— Texto da página —
Pode, por exemplo, ajudar a lembrar que ter os pés assentes na terra é tão periclitante como ter a cabeça nas nuvens… Também o chão — ou a vida de todos os dias — é feito de muito mais vidas e camadas do que aquelas em que pensamos quando usamos expressões como essa, e é sempre mais instável do que julgamos saber. O que tentei perseguir foi talvez a tensão entre a aparente solidez de certas coisas da vida de todos os dias e a complexidade da nossa experiência, as várias vidas que vivemos em cada momento, no nosso corpo — incluindo também nessa tensão o modo como acolhemos e integramos tudo aquilo que vamos vivendo fora de nós, nos livros ou nos filmes, e que passa a viver, com toda a força, na nossa imaginação do mundo. Talvez por isso a matriz da literatura fantástica esteja aqui tão presente: basta pensar como o interesse tão forte de histórias de duplos e casas assombradas para leitores jovens (independentemente da idade que tiverem, claro) se relaciona com o tempo da descoberta de uma vida interior, fugidia e invisível mas sedenta de figuras que nos ajudem a ler melhor aquilo que estamos a começar a ser (e que é sempre mais do que o que se deixa ver).


4. O que pode ser mais assustador: uma vida sem sombra de dúvida ou viver na companhia das sombras e dos mistérios?

— Informação —
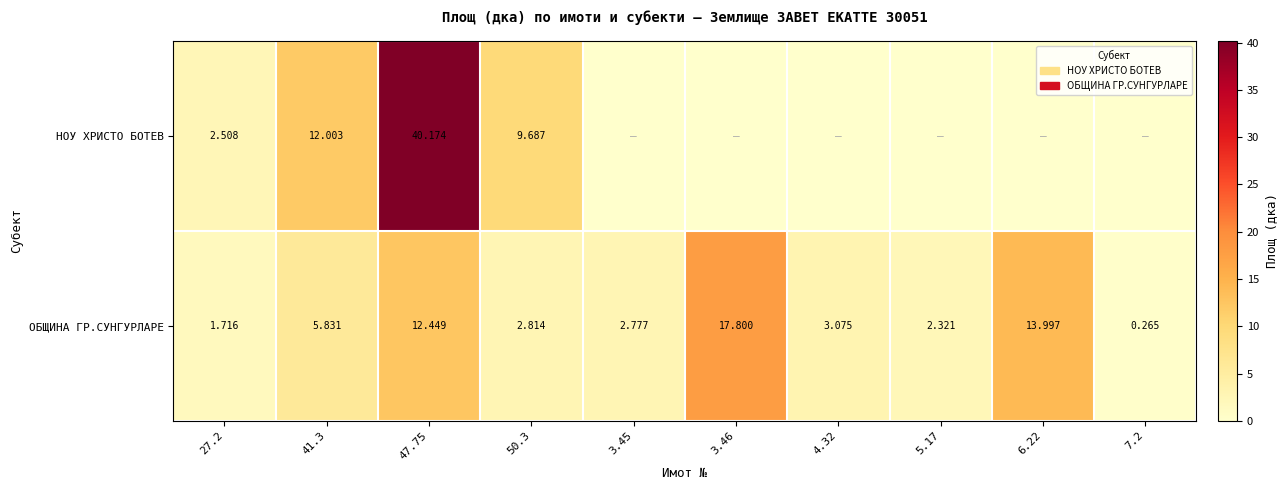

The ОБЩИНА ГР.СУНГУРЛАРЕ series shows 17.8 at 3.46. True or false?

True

---

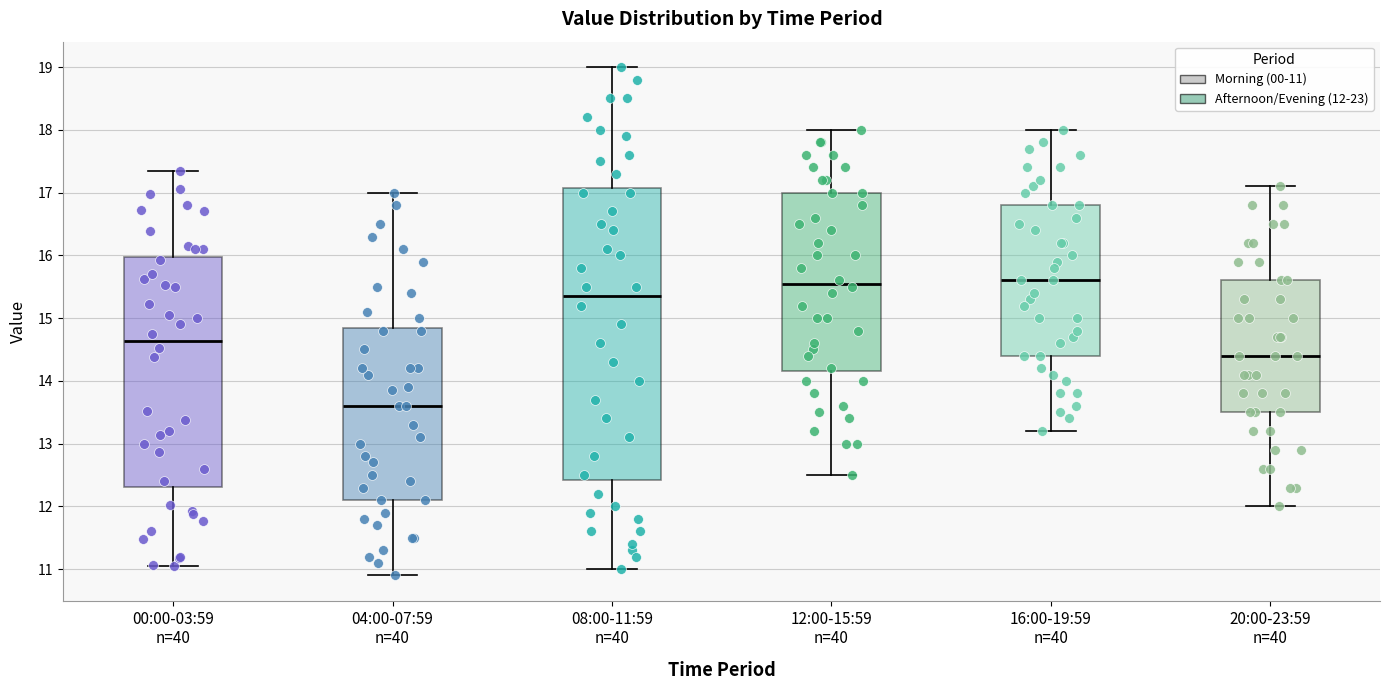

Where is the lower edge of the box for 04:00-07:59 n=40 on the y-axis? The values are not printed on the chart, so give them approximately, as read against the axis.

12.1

— Atividade 1 —
Segundo o texto da página, ter os pés assentes na terra é tão periclitante como o quê?
— Atividade 2 —
Prossiga o texto da página, sobre a vida de todos os dias e a literatura fantástica, a partir da pergunta com que termina.

— Espaço de resposta 1 —
Como ter a cabeça nas nuvens.

— Espaço de resposta 2 —
Ah, mas as sombras, mesmo querendo muito, nunca te largam… Lembro-me de uma personagem do escritor italiano Italo Svevo, Zeno Cosini, a quem um amigo resolve explicar um dia, numa conversa num café, que uma pessoa que anda a pé usa em meio segundo do seu movimento cinquenta e quatro músculos da perna. Fascinado com a clareza da explicação, Zeno tenta identificar os seus cinquenta e quatro músculos, mas encontra apenas uma “complicação enorme” e sai do café a coxear — para sempre. Melhor aprender a viver, como dizes, na companhia dos mistérios ou dos fantasmas, e já agora também na companhia do susto que é bom que eles continuem a provocar. A mim os fantasmas sempre fizeram ou trouxeram boa companhia (como no caso deste livro, que gostei tanto de fazer a quatro mãos) e gosto de pensar que quem ler estes fantasmas pode ficar com vontade de os continuar a procurar (nos livros e filmes de que falamos aqui ou por toda a parte).



5. Este livro também parece ser uma coleção de desencontros: coisas que estavam e já não estão, sons que não pertencem a um lugar, cartas que não encontram o destinatário, pernas que procuram um tronco e uma cabeça. Porque será que estes desencontros nos podem fascinar tanto?

As melhores histórias são histórias de desencontros, não é? E os melhores encontros são os que nascem — contra todas as evidências em contrário — de desencontros. Voltamos à infância: reflexos que são afinal os nossos e não sabíamos, sombras que queremos apanhar e não conseguimos mas que não se desprendem de nós, corpos que desaparecem da nossa vista e voltam depois a aparecer para nos ensinar que sempre estiveram lá, mesmo quando pareciam não estar (e também que não estavam quando tínhamos deles certeza)… são os movimentos desencontrados e fundamentais da nossa imaginação e do modo como fazemos sentido das coisas através dela.


6. De entre todas as personagens e histórias que foste encontrando, há alguma que tenha ficado fora deste livro e que agora tenha começado a visitar-te, tipo fantasma?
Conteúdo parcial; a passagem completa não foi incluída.